This International day of the Girl child let’s look how India can make policies and schemes effective for girl children.
New Delhi, October 11, 2016: With a population of 225 million, girls account for 48% of India’s children. Yet, a girl in India continues to faces discrimination from the womb. In order to tackle the underlying gender inequality that holds girls back, India has to re strategize and undertake focused investment for its girl children. To analyze progress and revisit strategies to plan change, data forms the basis of intervention. In India, however, this planning is not as effective since data for many critical indicators is not available and for most indicators it is available at a gap of 8 to 10 years.
Investing in research is thus a critical area and requires India to fill up many gaps.

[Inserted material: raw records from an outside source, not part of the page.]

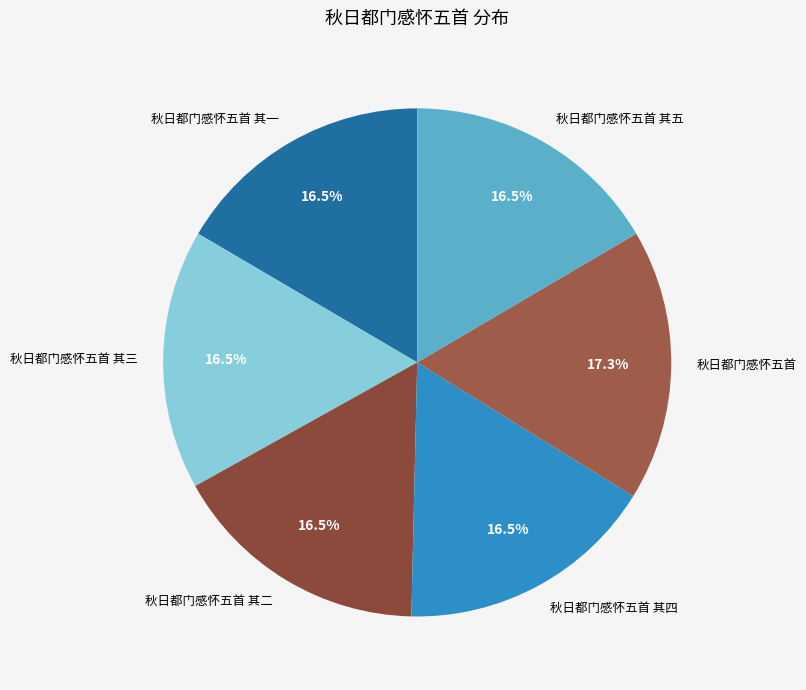

Is 秋日都门感怀五首 其二 the majority of the pie?

No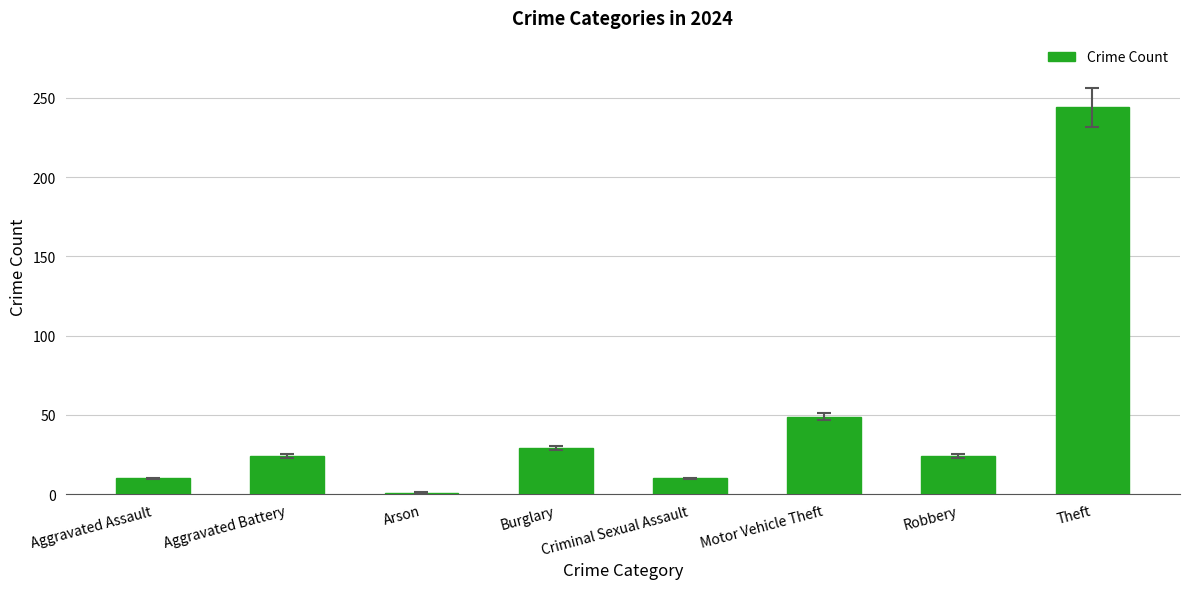

Which label corresponds to the largest value in the chart?

Theft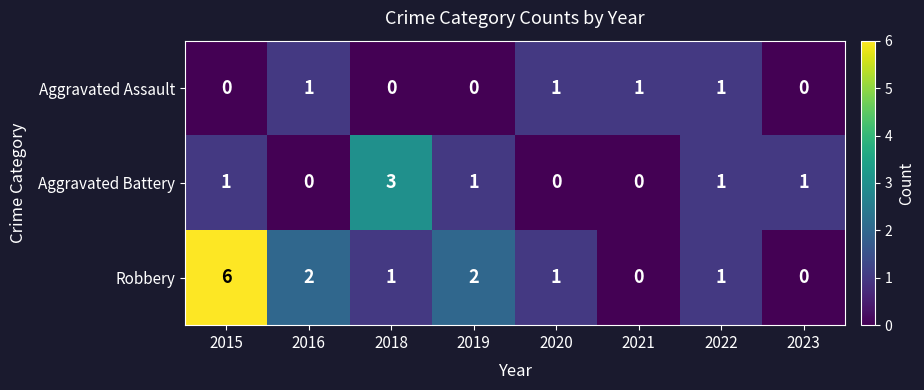

True or false: Aggravated Assault has a value of 2 at 2020.

False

The existing data on girl children is limited and intermittently available and does not allow for a focused and longitudinal assessment of the changing situation of the girls in our country.
There exist gaps in knowledge relating to almost all the different facets of lives of girls in India.
The biggest gaps remain not in data itself but in the way the data is collected which remains uni-dimensional and doesn’t allow the policy-maker, the civil society and the country at large to get a picture of the complex inter-linked vulnerabilities faced by girls in our country. Komal Ganotra, Director, Policy, Research and Advocacy, CRY – Child Rights and You adds, “These existing gaps in data on girls and young women, lack of systematic analysis and limited use of existing data significantly limit our ability to get a clear picture. Tracking of such critical and girl focused, girl relevant data would ensure programs, policies and services to effectively respond to the specific needs for girls. Real progress towards greater accountability in domains of critical importance to girls is not possible, unless investments in programs for girls are complemented with corresponding investments in data.”